* Teks Sumber:
Senin, 23 Mei 2016

SEJARAH MAKAM BUJUK CORA DI KOTA PROBOLINGGO

SEJARAH BUJUK CORA  DI KOTA PROBOLINGGO
PADEPOKAN 22 ( D-LEKKOR )
Kota Probolinggo terkenal dengan sebutan kota BAYUANGGA sebagai kepanjangan dari kota angin ( bayu ), kota anggur dan kota mangga. Di musim kemarau setiap bulan Juli hingga September bertiup angin ( bayu ) kencang yang disebut angin gending. Komoditas unggulan sektor perkebunan dari Kota Probolinggo adalah anggur dan mangga.
Kota Probolinggo secara geografis terletak antara 113 13 – 113 15 bujur timur dan 7 43 41 – 7 49 04 lintang selatan. Wilayah Kota Probolinggo di sebelah utara berbatasan dengan selat Madura, sebelah timur berbatasan dengan kecamatan Dringu Kabupaten Probolinggo sedangkan sebelah barat berbatasan dengan Kecamatan Sumberasih Kabupaten Probolinggo dan sebelah selatan berbatasan dengan kecamatan Leces kota Probolinggo. Luas wilayah kota Probolinggo 25,24 Km2 terbagi dalam 5 kecamatan dan 29 kelurahan yang terdiri dari Kecamatan Mayangan terdapat 5 kelurahan, Kecamatan Kademangan terdapat 6 kelurahan, Kecamatan Wonoasih terdapat 6 kelurahan, Kecamatan Kedopok terdapat 6 Kelurahan dan Kecamatan Kanigaran terdapat 6 Kelurahan ( salah satunya Kelurahan Curah Grinting ).
Berbicara mengenai Curah Grinting, selalu berhubungan erat dengan salah satu tokoh pendatang dari Madura, yang bernama Kyai Abdul Basir bin Abdul Hadi atau Bujuk Cora ( sebutan yang popular dalam masyarakat curah grinting ). Menurut sumber lisan Bujuk Cora lahir sekitar akhir abad 18 masehi. Jika dilihat dari silsilahnya, Bujuk Cora memiliki ikatan darah dengan kerajaan Madura seperti di Sumenep, namun pilihan hidup beliau memilih keluar dari lingkaran kekuasaan darah biru untuk berkelana.
Menurut sumber yang dikutip dari buku “ Kumpulan Silsilah Bangsawan Sumenep Madura“, dapat terlihat bahwa Bujuk Cora memeliki ikatan dengan sunan Ampel, Maulana Ali Murtadho dari Gresik dan Snan Giri. Dengan urutan sebagai berikut:
Silsilah bujuk Cora dari Sunan Ampel:
-          Siti Syarifah Ratu Panggung ( Istri raden Patah Sultan Demak I )

* Kumpulan Catatan:

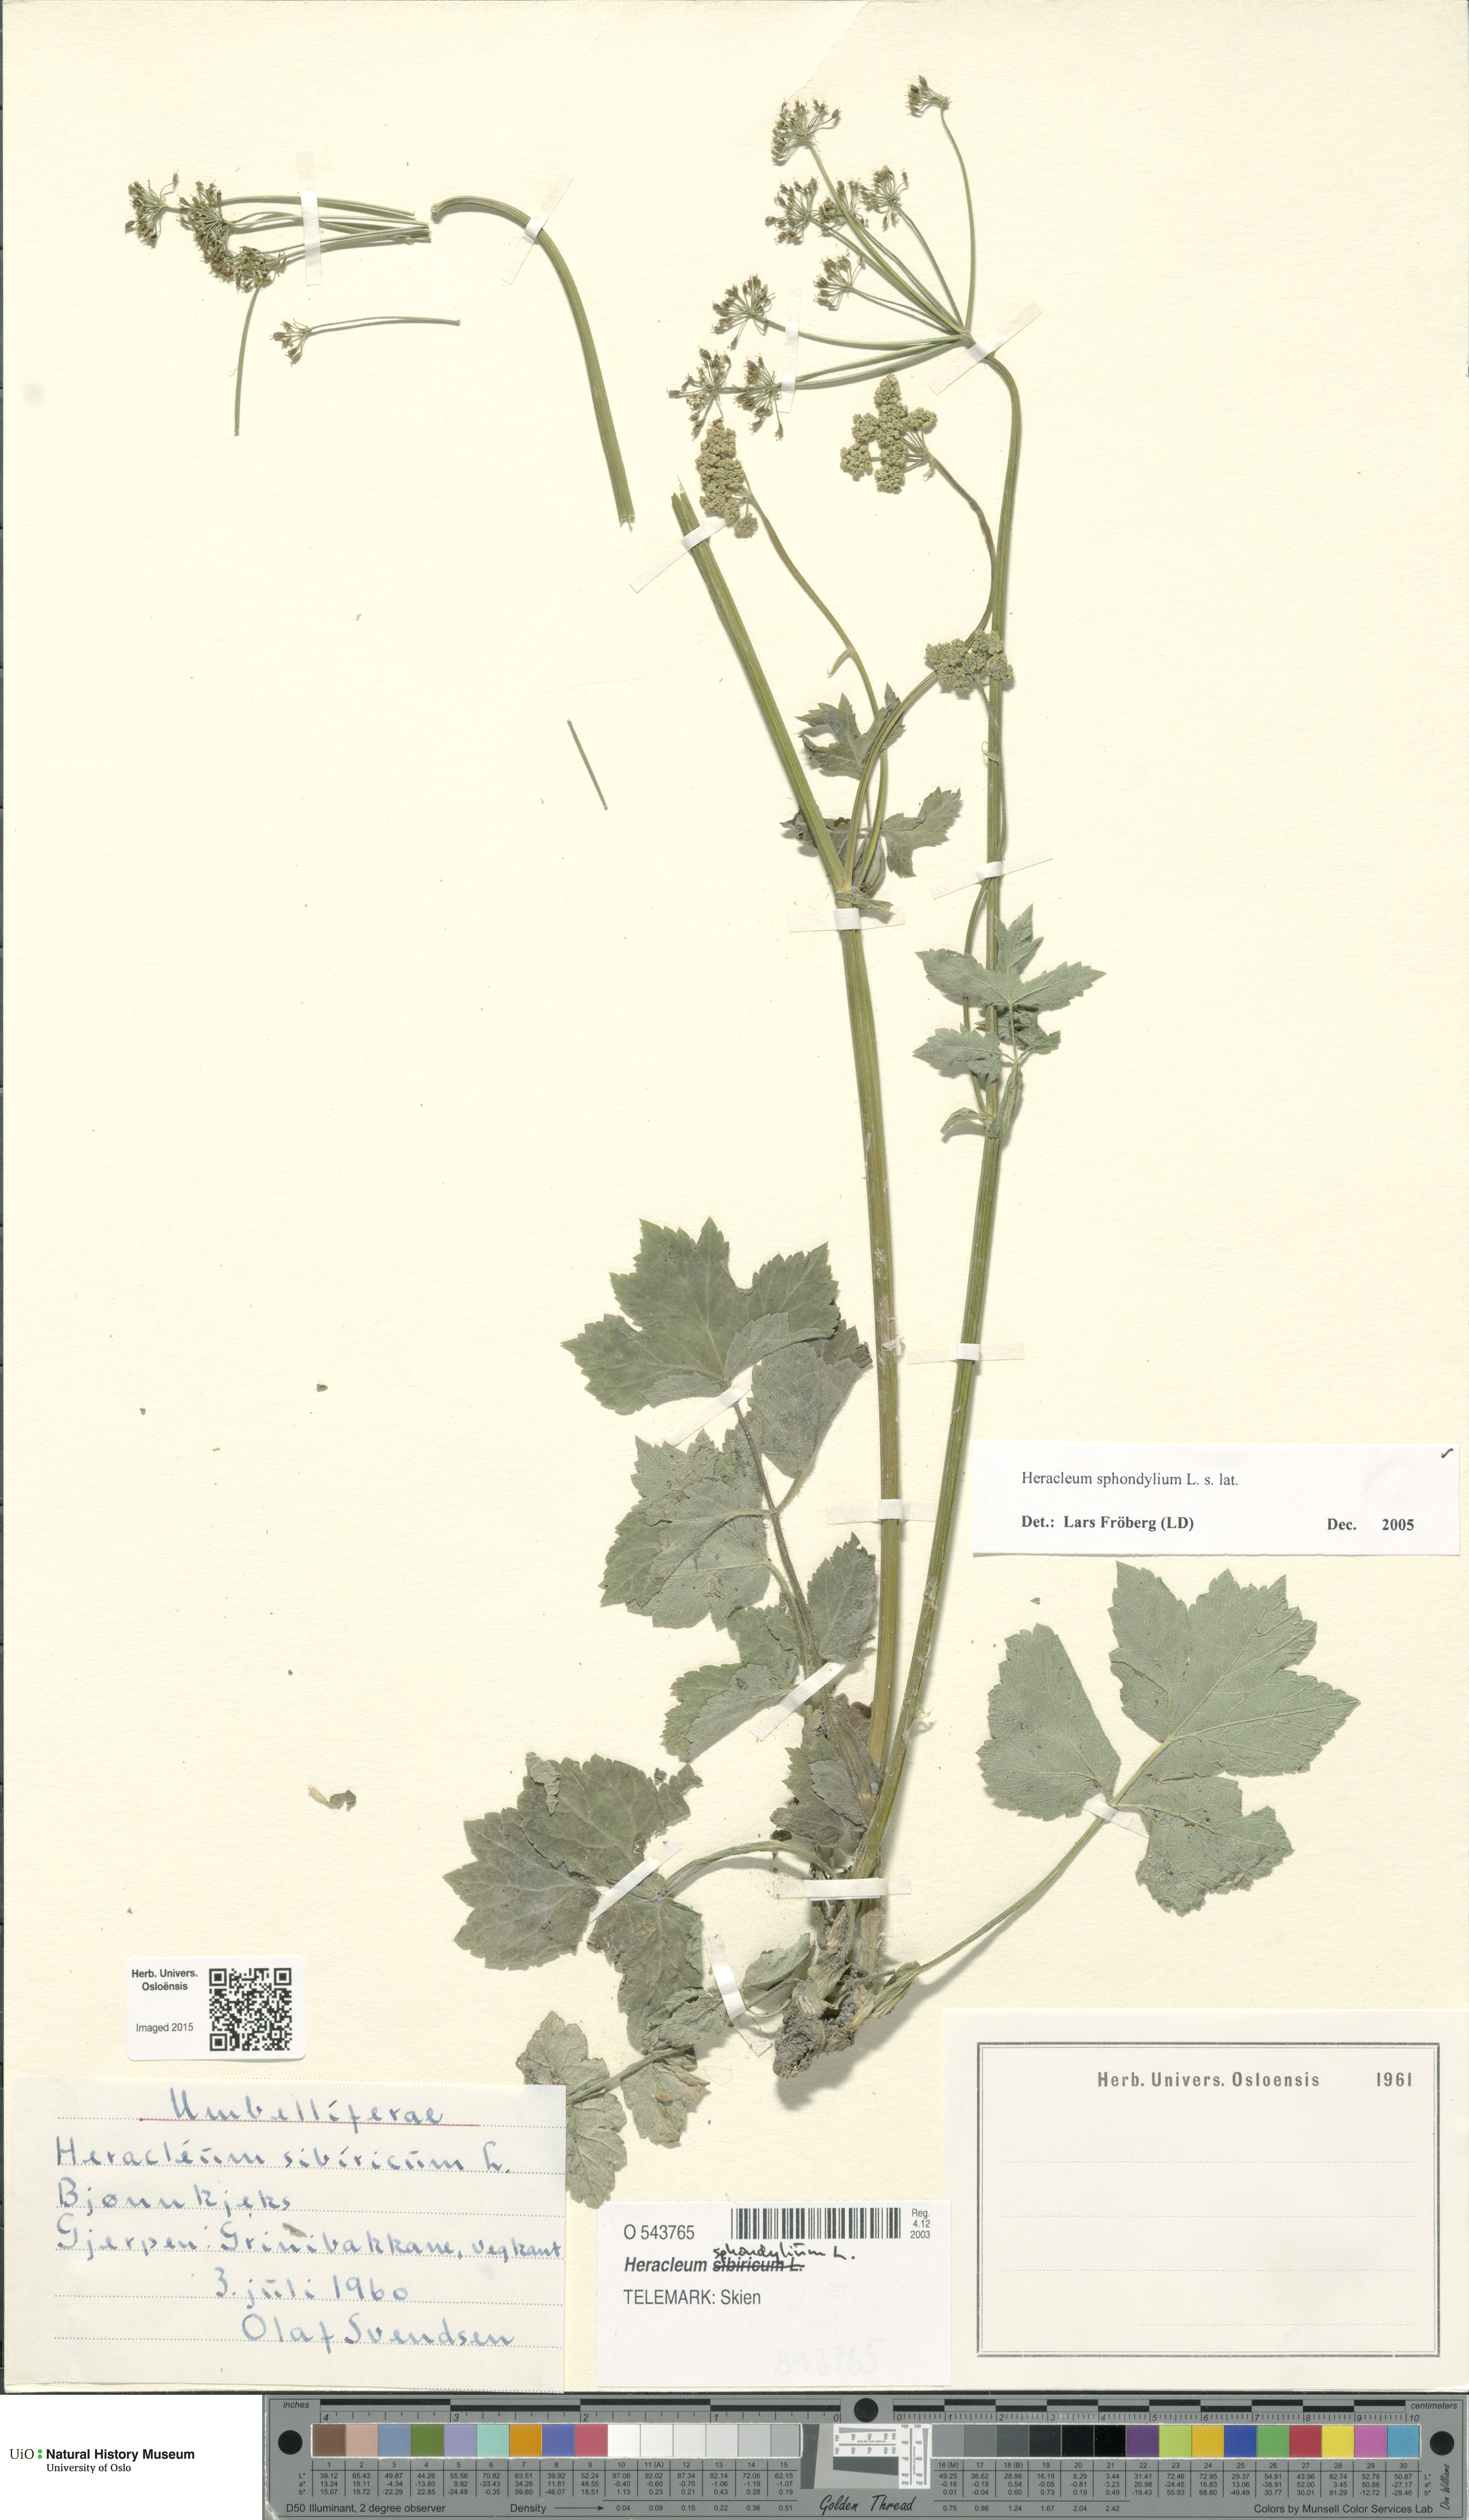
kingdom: Plantae
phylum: Tracheophyta
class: Magnoliopsida
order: Apiales
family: Apiaceae
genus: Heracleum
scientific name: Heracleum sphondylium
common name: Hogweed
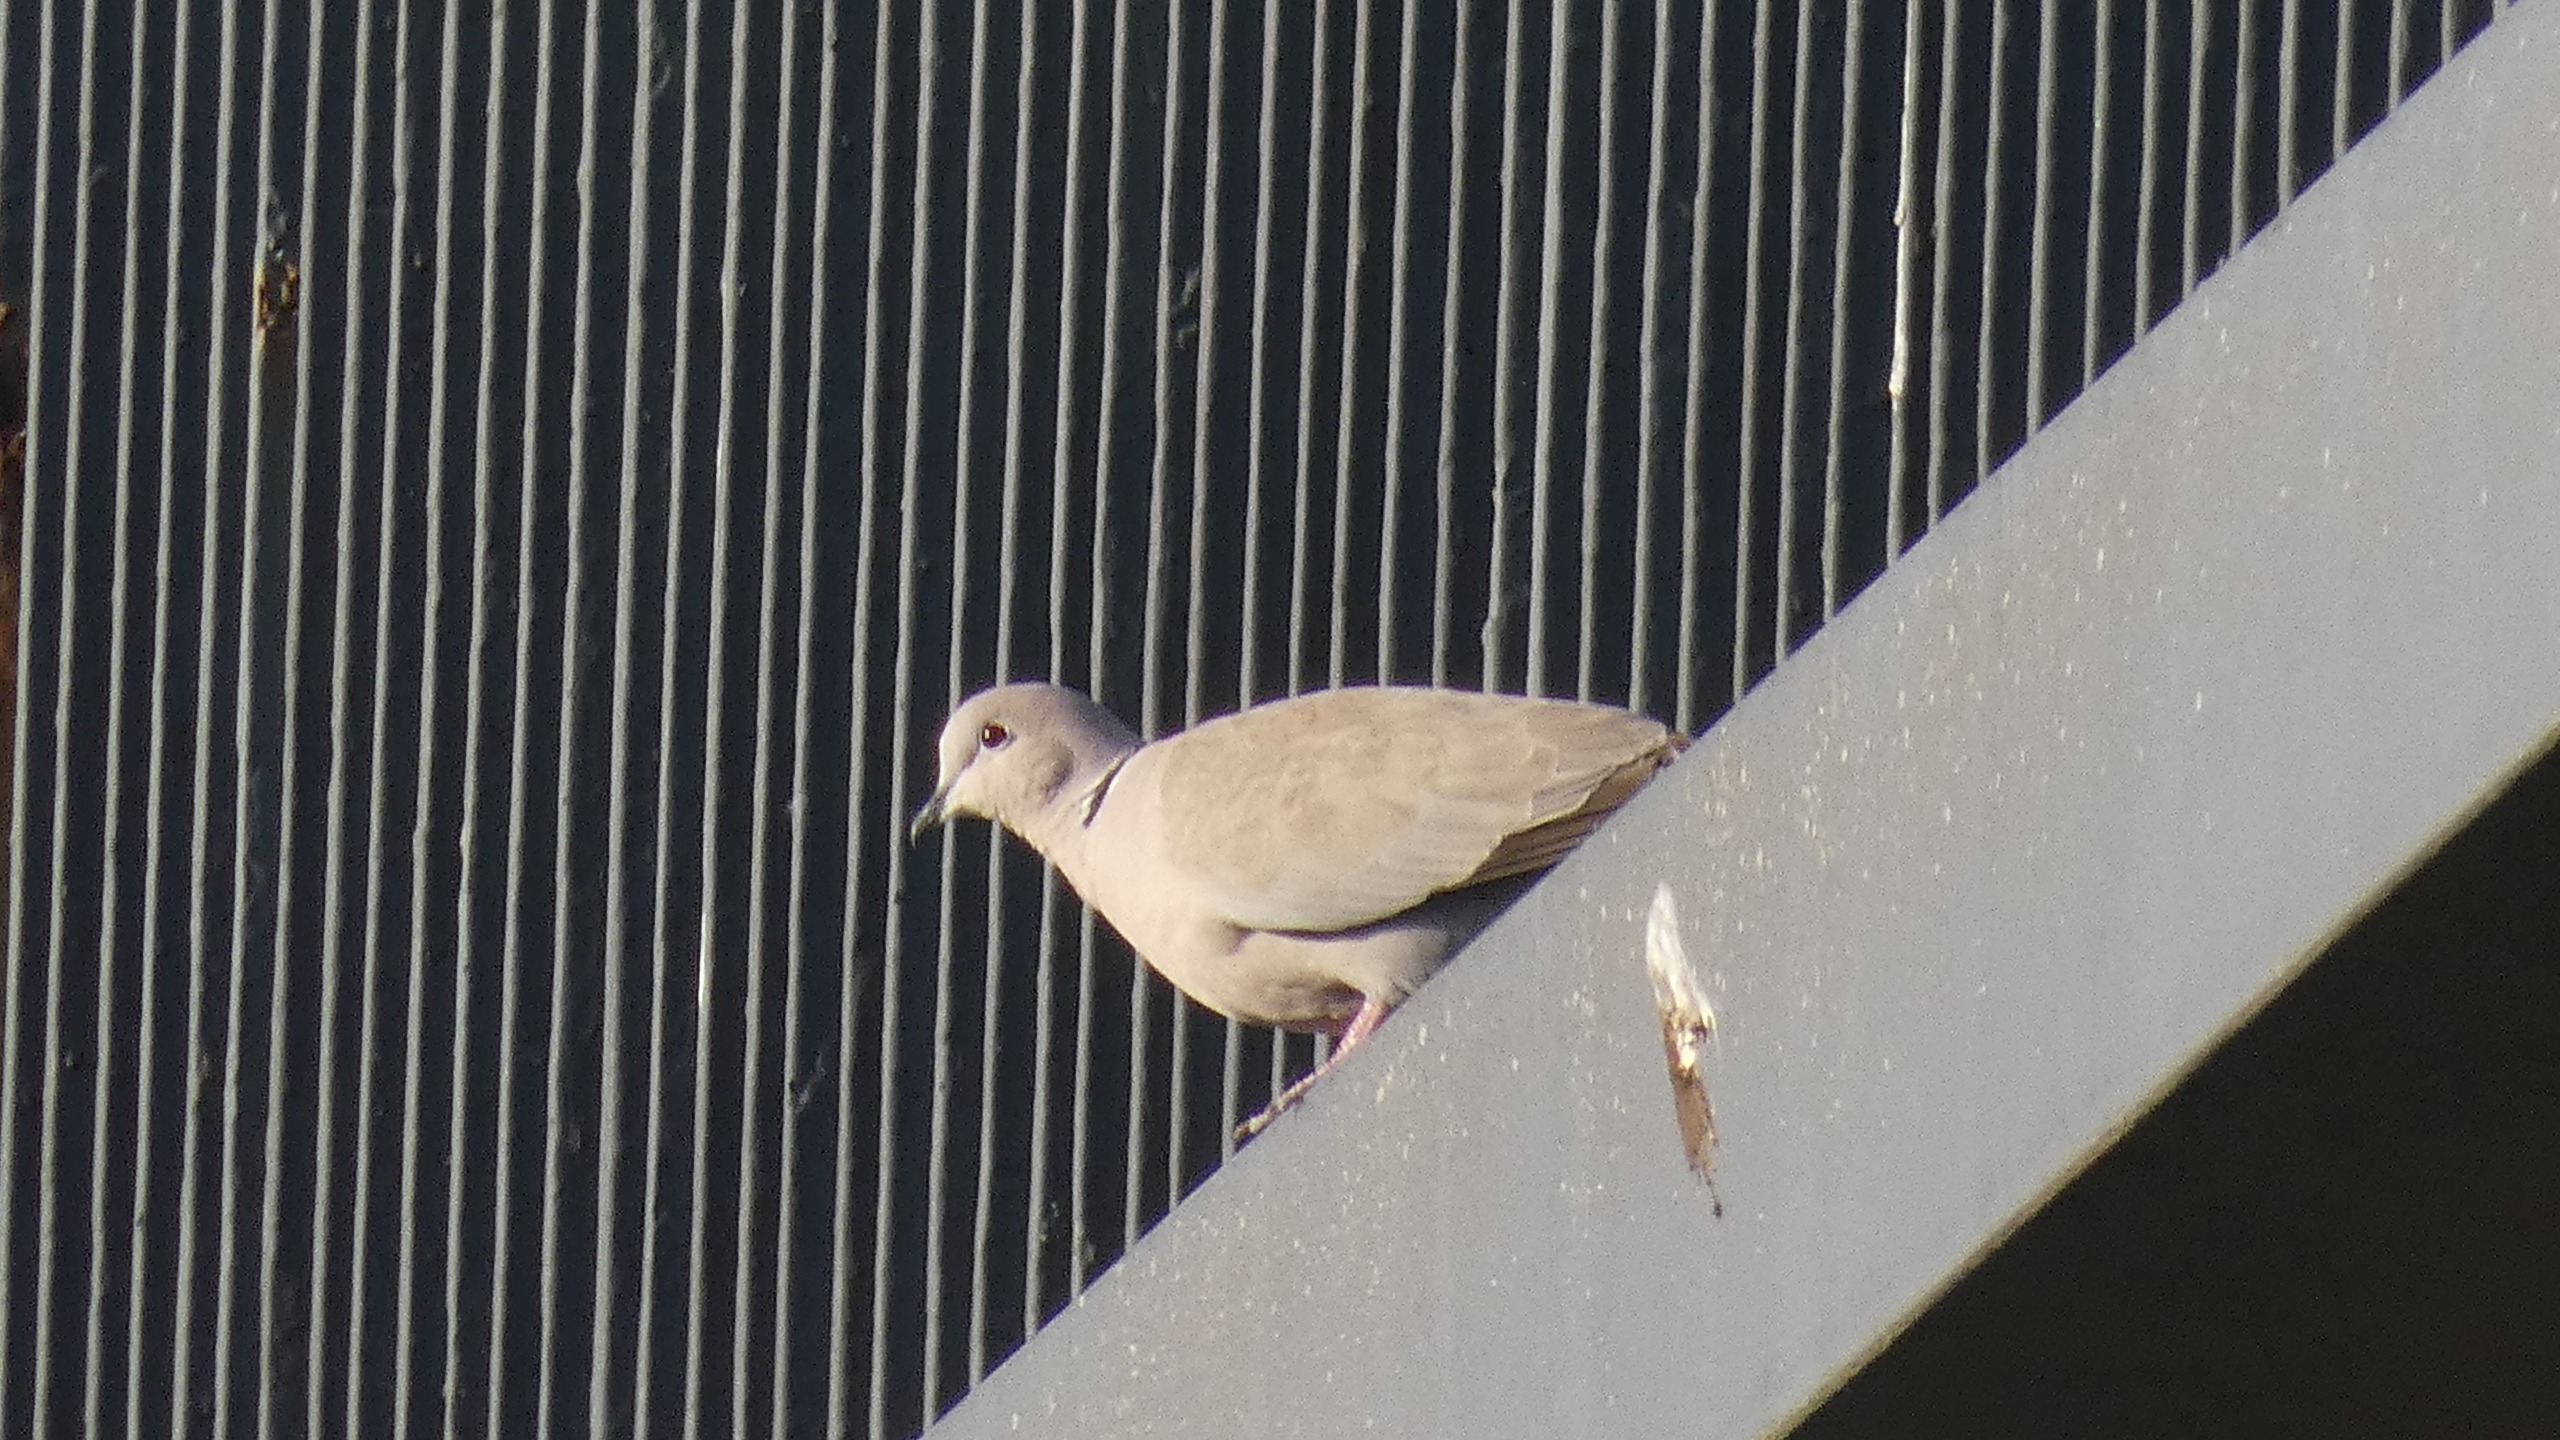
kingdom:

* Tugas Latihan:
1) Menurut teks tentang Bujuk Cora, pada bulan apa saja angin gending bertiup di Kota Probolinggo?
2) Tentukan apakah setiap pernyataan berikut sesuai dengan teks tentang Bujuk Cora. Jawab ya atau tidak, lalu kutip kata-kata teks yang menjadi penentunya.
(a) Luas wilayah Kota Probolinggo adalah 25,24 Km2.
(b) Kecamatan Mayangan terdiri atas 6 kelurahan.
(c) Bujuk Cora adalah tokoh pendatang dari Madura.
3) Tuliskan kembali bagian teks tentang Bujuk Cora mulai dari "Kota Probolinggo secara" sampai dengan "Kelurahan Curah Grinting ).", tanpa mengubah satu huruf pun.

* Jawaban yang Diharapkan:
1) Angin gending bertiup setiap bulan Juli hingga September, di musim kemarau.

2)
(a) Ya: "Luas wilayah kota Probolinggo 25,24 Km2"
(b) Tidak: "Kecamatan Mayangan terdapat 5 kelurahan"
(c) Ya: "salah satu tokoh pendatang dari Madura"

3)
Kota Probolinggo secara geografis terletak antara 113 13 – 113 15 bujur timur dan 7 43 41 – 7 49 04 lintang selatan. Wilayah Kota Probolinggo di sebelah utara berbatasan dengan selat Madura, sebelah timur berbatasan dengan kecamatan Dringu Kabupaten Probolinggo sedangkan sebelah barat berbatasan dengan Kecamatan Sumberasih Kabupaten Probolinggo dan sebelah selatan berbatasan dengan kecamatan Leces kota Probolinggo. Luas wilayah kota Probolinggo 25,24 Km2 terbagi dalam 5 kecamatan dan 29 kelurahan yang terdiri dari Kecamatan Mayangan terdapat 5 kelurahan, Kecamatan Kademangan terdapat 6 kelurahan, Kecamatan Wonoasih terdapat 6 kelurahan, Kecamatan Kedopok terdapat 6 Kelurahan dan Kecamatan Kanigaran terdapat 6 Kelurahan ( salah satunya Kelurahan Curah Grinting ).